Western Australia's owner-occupier market remains has slowed substantially in the past two months with the number of housing finance commitments dropping again in October, though the dollar valued rose slightly.
The Housing Industry Association said the slowdown was due to the lack of available developed land and three increases in official interest rates this year.
The data confirms anecdotal evidence, including comments made recently by property leader Nigel Satterley, that the boom was over.
Australian Bureau of Statistics figures show nationally there were 62,342 owner-occupier housing commitments worth $13.78bn in October, compared to WA's 8,500 worth $1.84bn.
Housing finance commitments
WA owner-occupiers - dwellings/$
Oct-2006 | 8,500 $1.84bn |
Sep-2006 | 8,609 $1.83bn |
Aug-2006 | 10,076 $2.18bn |
Jul-2006 | 9,537 $2.09bn |
Jun-2006 | 10,044 $2.09bn |
May-2006 | 10,951 $2.24bn |
Apr-2006 | 8,186 $1.6bn |
Mar-2006 | 9,926 $2bn |
Feb-2006 | 8,658 $1.68bn |
Jan-2006 | 7,604 $1.49bn |
Dec-2005 | 8,475 $1.64bn |
Nov-2005 | 9,044 $1.72bn |
Oct-2005 | 8,057 $1.5bn |
Source: ABS
Below is an announcement from the HIA:
The lack of available developed land and three increases in official interest rates this year continues to show up in updates on the housing sector in Western Australia.
Figures released today for Australia show that housing finance for owner occupiers was effectively flat in October and lending has been trending down since mid year.
Housing Finance for October showed total home lending across Australia fell by the barest of margins, 0.1 per cent, to 61,819 loans.
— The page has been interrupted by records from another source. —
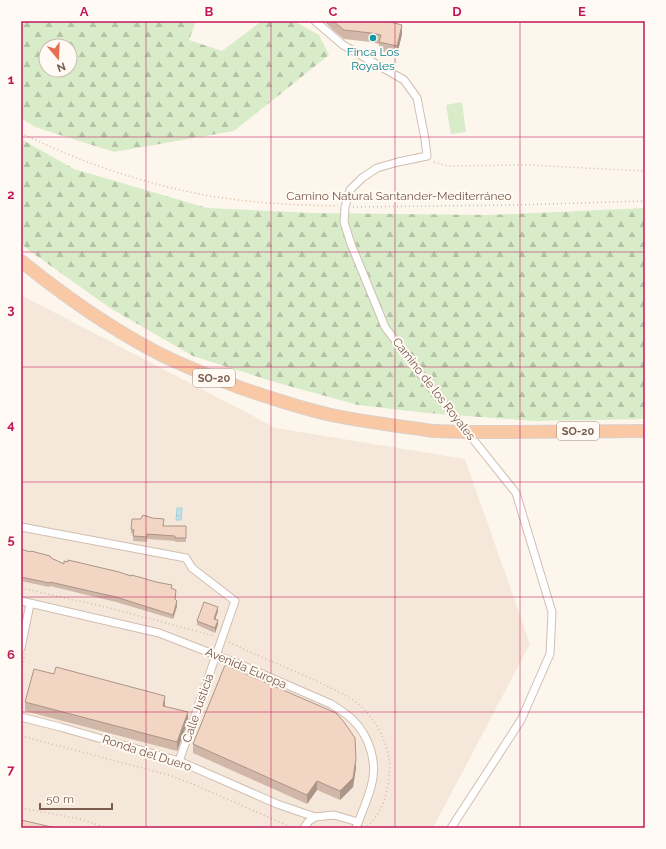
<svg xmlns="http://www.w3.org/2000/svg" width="666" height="849" viewBox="0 0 666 849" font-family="Raleway,sans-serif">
	<defs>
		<pattern id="forest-firs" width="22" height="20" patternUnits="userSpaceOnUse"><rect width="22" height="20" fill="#d8ecc9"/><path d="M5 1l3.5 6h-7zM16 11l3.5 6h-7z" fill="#b4c2a5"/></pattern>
		<pattern id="water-ripples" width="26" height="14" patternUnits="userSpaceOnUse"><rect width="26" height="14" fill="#bfe3e8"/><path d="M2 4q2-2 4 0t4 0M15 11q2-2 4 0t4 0" fill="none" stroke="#a0bbbe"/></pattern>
	</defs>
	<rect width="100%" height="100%" fill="#fdf6ec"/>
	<polygon fill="#f5e8da" points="21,295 276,428 465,459 530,644 433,828 21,828"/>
	<g fill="url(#forest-firs)" fill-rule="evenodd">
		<path d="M21 21H196L189 40 222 51 262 21H294L319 35 329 55 234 131 114 152 35 127 21 118ZM46 46H70V70H46Z"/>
		<polygon points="21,139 74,169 207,208 313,213 490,215 645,208 645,419 535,421 427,413 358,405 278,383 193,356 110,308 27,249 21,243"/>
	</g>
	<polygon fill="#d8ecc9" points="462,102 466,132 451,134 446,105"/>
	<polygon fill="url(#water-ripples)" stroke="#a5d3da" points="177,508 182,508 181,520 176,520"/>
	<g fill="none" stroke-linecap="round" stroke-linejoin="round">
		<g stroke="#d1beb0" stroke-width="9">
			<g id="minor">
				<polyline points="315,21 343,45 404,80 417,98 425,139 427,156 398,162 377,168 362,178 350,190 345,207 344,222 351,244 385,327 432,389 464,428 516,493 552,612 550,654 521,720 451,828"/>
				<polyline points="21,527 186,558 192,568 235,601 179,761"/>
				<path d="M21 601 159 633 239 664 331 704C339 709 347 714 353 720 370 737 378 764 371 787 367 801 361 815 356 828"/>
				<polyline points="21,648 30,604"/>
				<polyline points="21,717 60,727 179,761 277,804 315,817 334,815 358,822"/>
				<polyline points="304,828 308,822 315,817"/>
			</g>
		</g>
		<g stroke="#dad1cd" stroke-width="14">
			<g id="trunk">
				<path d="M21 261C63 295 107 326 154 351 182 366 212 377 241 388 270 398 300 408 331 415 365 422 399 426 433 431"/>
				<polyline points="511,432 645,431"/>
			</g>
		</g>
		<g stroke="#d9b8a5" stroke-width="1.5" stroke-dasharray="1 3" stroke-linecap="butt">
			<path d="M21 133C81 163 145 184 210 196 252 203 295 205 338 206"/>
			<polyline points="434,162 447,166 527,165 645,171"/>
			<polyline points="353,207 516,205 645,201"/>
			<polyline points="21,588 114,609 214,636"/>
			<path d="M229 642C261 658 296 671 329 687 337 691 346 695 353 700 376 717 393 748 389 777 386 799 382 812 366 828"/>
			<polyline points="21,674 25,654"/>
			<polyline points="21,736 169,775 195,785 291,827"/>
			<polyline points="21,808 80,819 108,828"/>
		</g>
		<use href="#minor" stroke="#fff" stroke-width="7"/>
		<use href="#trunk" stroke="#f9c8a4" stroke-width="12"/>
		<g stroke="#dad1cd" stroke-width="14" stroke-linecap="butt">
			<polyline id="trunk-bridge" points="433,431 465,432 511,432"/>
		</g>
		<use href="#trunk-bridge" stroke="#f9c8a4" stroke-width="12"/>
	</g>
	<g fill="#d1b7a8">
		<polygon points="324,21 387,21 402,34 397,55 379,51 379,44 371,42 344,39 333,30"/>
		<polygon points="164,524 163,526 186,526 186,542 175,542 175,541 147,539 147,542 133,541 133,534 131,533 131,529"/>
		<polygon points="21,549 51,558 64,564 131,576 156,582 171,588 176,594 175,599 177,606 173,619 116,602 50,586 49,587 21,581"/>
		<polygon points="218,611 215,619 218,624 215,633 197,625 197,621"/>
		<polygon points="25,702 165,705 165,706 188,721 177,751 25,711"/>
		<polygon points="193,744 356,768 353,787 340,800 317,790 307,804 193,753"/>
	</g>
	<g fill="#aa9588">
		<polygon points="402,25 402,34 397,55 397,46"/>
		<polygon points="177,601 177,606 173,619 173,615"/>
		<polygon points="218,607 218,611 214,623 214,619"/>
		<polygon points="218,620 218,624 215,633 215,628"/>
		<polygon points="165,696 165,705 163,715 163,706"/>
		<polygon points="188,712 188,721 177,751 177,742"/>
		<polygon points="356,759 356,768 353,787 340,800 340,791"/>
		<polygon points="317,781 317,790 307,804 307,795"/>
	</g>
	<g fill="#f3d5c3" stroke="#aa9588">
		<polygon points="333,21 387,21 402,25 397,46 379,42 381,35 371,33 344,30"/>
		<polygon points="143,515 152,518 164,519 163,526 186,526 186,538 175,538 175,536 147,534 147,537 133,536 134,530 131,529 132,519 141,519"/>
		<polygon points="21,549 30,552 31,551 50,556 51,558 64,564 64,561 68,562 68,560 119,572 131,576 131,575 139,577 156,582 172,585 171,588 176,590 175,599 177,601 173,615 116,597 50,582 49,583 21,577"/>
		<polygon points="204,602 218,607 214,619 218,620 215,628 197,621"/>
		<polygon points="225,665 336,713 344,722 355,738 356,759 353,778 340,791 317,781 307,795 193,744"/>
		<polygon points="56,667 165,696 163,706 188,712 177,742 25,702 34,669 54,674"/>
		<polygon points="21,820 56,828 21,828"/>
	</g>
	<path fill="none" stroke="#c2185b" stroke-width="1" stroke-opacity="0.55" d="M146 21V828M271 21V828M395 21V828M520 21V828M21 137H645M21 252H645M21 367H645M21 482H645M21 597H645M21 712H645"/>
	<circle fill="#0f9aa8" stroke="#fffaf3" stroke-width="1.5" cx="373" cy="38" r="4"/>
	<g text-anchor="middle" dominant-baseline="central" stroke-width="4" stroke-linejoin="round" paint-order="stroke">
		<g fill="#fffaf3" stroke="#a28b7f" stroke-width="1">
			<rect x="193" y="369" width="42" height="18" rx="3"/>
			<rect x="557" y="422" width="42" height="18" rx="3"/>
		</g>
		<g font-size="11" font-weight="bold" fill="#7a5c4d">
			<text x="214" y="378">SO-20</text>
			<text x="578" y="431">SO-20</text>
		</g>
		<g font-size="12" fill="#0d838f" stroke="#fffaf3">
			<text x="373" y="52">Finca Los<tspan x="373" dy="14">Royales</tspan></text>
		</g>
		<g font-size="12" fill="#7a5c4d" stroke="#fffaf3">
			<text x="399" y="196">Camino Natural Santander-Mediterráneo</text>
			<text transform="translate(434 389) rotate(52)">Camino de los Royales</text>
			<text transform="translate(246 668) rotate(23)">Avenida Europa</text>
			<text transform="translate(198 708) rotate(-71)">Calle Justicia</text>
			<text transform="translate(147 753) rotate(18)">Ronda del Duero</text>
		</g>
	</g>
	<rect width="666" height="849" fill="none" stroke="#fffaf3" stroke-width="44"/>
	<g transform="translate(58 58) rotate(161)"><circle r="19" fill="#fffaf3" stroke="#cabbb1"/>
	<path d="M0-3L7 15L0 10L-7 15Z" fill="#e76f51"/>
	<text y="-6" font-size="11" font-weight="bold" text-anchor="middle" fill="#7a5c4d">N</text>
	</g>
	<path d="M40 803v6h72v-6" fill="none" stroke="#7a5c4d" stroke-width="2"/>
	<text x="46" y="803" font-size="12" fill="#7a5c4d" stroke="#fffaf3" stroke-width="3" paint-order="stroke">50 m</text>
	<rect x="22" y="22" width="622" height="805" fill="none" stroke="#c2185b" stroke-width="1.5"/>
	<g font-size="13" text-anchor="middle" font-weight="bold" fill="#c2185b">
		<text x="84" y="16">A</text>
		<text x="209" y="16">B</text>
		<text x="333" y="16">C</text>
		<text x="457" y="16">D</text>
		<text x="582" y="16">E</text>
		<text x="11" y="84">1</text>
		<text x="11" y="199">2</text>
		<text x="11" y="314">3</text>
		<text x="11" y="429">4</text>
		<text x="11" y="544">5</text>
		<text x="11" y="659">6</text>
		<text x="11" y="774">7</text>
	</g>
</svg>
Loans for the construction of a dwelling rose by 0.5 per cent to 4,549 while loans for the purchase of a recently completed home eased by 0.5 per cent to 2,719. In the established home market, loans ticked down by 0.1 per cent to 54,551.
Australia's peak housing body, HIA, said that the lack of suitably developed land and the associated high land costs, higher interest rates, and an excessive regulatory burden were being reflected in lower levels of new home building in Western Australia.
HIA Director of Government and Media Relations, Ms Sheryl Chaffer said that there were signs that the new housing sector was cooling significantly with all the early indicators - new home sales, building approvals, and housing finance - all showing a downwards trend in Western Australia.
"Home buyers are struggling to bridge the deposit gap and that fact, together with supply constraints, suggests a subdued year ahead for new housing activity," Ms Chaffer said.
The proportion of first home buyers increased from 17.4 per cent in September to 17.7 per cent in October across Australia. In Western Australia first home buyers fell from 13.6% to 13.3% in October, having fallen now for the fifth month in a row. Since the beginning of the year first home buyers as a proportion of the market have fallen from 18.1% to the current 13.3%.
"The decline in first home buyers in October is further proof that the market in Western Australia is struggling to remain an affordable option for the first home buyer," said Ms Chaffer.
On a state by state basis, the total number of seasonally adjusted owner occupied housing commitments fell by 8 per cent in Tasmania, by 5.1 per cent in Western Australia, by 4.4 per cent in South Australia, by 1.2 per cent in Victoria, and by 0.7 per cent in the Northern Territory. Increases were recorded in Queensland, up 0.8 per cent, New South Wales, up 1.1 per cent, and the Australian Capital Territory, up 4.2 per cent.